France-Soir, the largest evening newspaper in Paris (circ. 1,380,000), last week was the latest victim of the Secret Army Organization. Under tough, brilliant Editor Pierre Lazareff, 54, France-Soir has doggedly called for strong government action against the S.A.O., whose double aim of overthrowing De Gaulle and keeping Algeria French has resulted in hundreds of bomb explosions.
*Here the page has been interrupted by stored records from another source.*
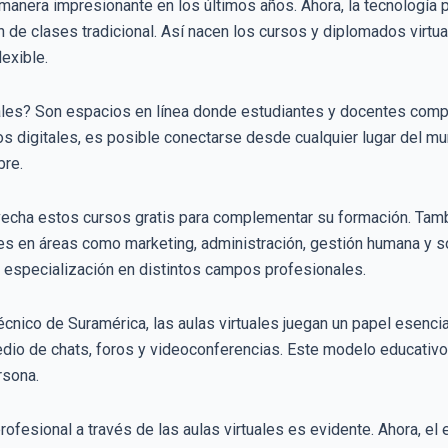
anera impresionante en los últimos años. Ahora, la tecnología
n de clases tradicional. Así nacen los cursos y diplomados virtu
exible.
uales? Son espacios en línea donde estudiantes y docentes compa
s digitales, es posible conectarse desde cualquier lugar del mun
bre.
echa estos cursos gratis para complementar su formación. Tamb
des en áreas como marketing, administración, gestión humana y so
 la especialización en distintos campos profesionales.
écnico de Suramérica, las aulas virtuales juegan un papel esencia
edio de chats, foros y videoconferencias. Este modelo educativo
rsona.
rofesional a través de las aulas virtuales es evidente. Ahora, el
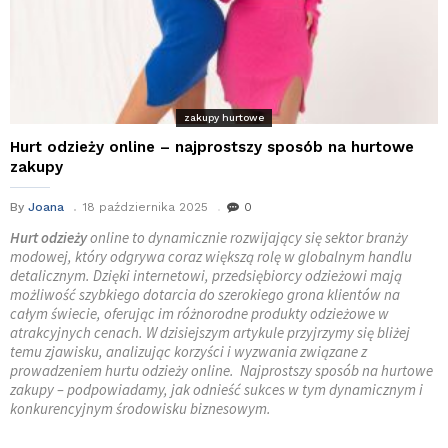
zakupy hurtowe
Hurt odzieży online – najprostszy sposób na hurtowe
zakupy
By
Joana
18 października 2025
0
Hurt odzieży
online to dynamicznie rozwijający się sektor branży
modowej, który odgrywa coraz większą rolę w globalnym handlu
detalicznym. Dzięki internetowi, przedsiębiorcy odzieżowi mają
możliwość szybkiego dotarcia do szerokiego grona klientów na
całym świecie, oferując im różnorodne produkty odzieżowe w
atrakcyjnych cenach. W dzisiejszym artykule przyjrzymy się bliżej
temu zjawisku, analizując korzyści i wyzwania związane z
prowadzeniem hurtu odzieży online. Najprostszy sposób na hurtowe
zakupy – podpowiadamy, jak odnieść sukces w tym dynamicznym i
konkurencyjnym środowisku biznesowym.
In August a plastic bomb was detonated at Lazareff’s country home in St. Cloud. Other bombs have wrecked the apartments of three France-Soir reporters. Last week the S.A.O. struck again in the huge rabbit warren of a building on Paris’ Rue Réaumur, where France-Soir is edited and printed. At 3 o’clock each working afternoon, some 20 news editors usually leave a conference and walk down a narrow staircase to their offices. On Wednesday, the conference was fortunately a little late in ending. At five minutes after 3, while the editors were still talking, a plastic bomb exploded on the stairway, destroying three rooms and starting a fire. Instead of killing any descending editors, the explosion succeeded only in wounding a 50-year-old woman clerk.
What most unnerved the editors was the realization that those who placed the bomb evidently knew their way around the building. Said a France-Soir official: “They almost certainly benefited from the complicity of one of the 2,200 people working here.” He added: “What is S.A.O. really concerned with? It wants to prevent us from speaking the truth, from drawing attention to its activities as blackmailers and murderers. The whole thing recalls the rise of the Nazi Party in Germany.”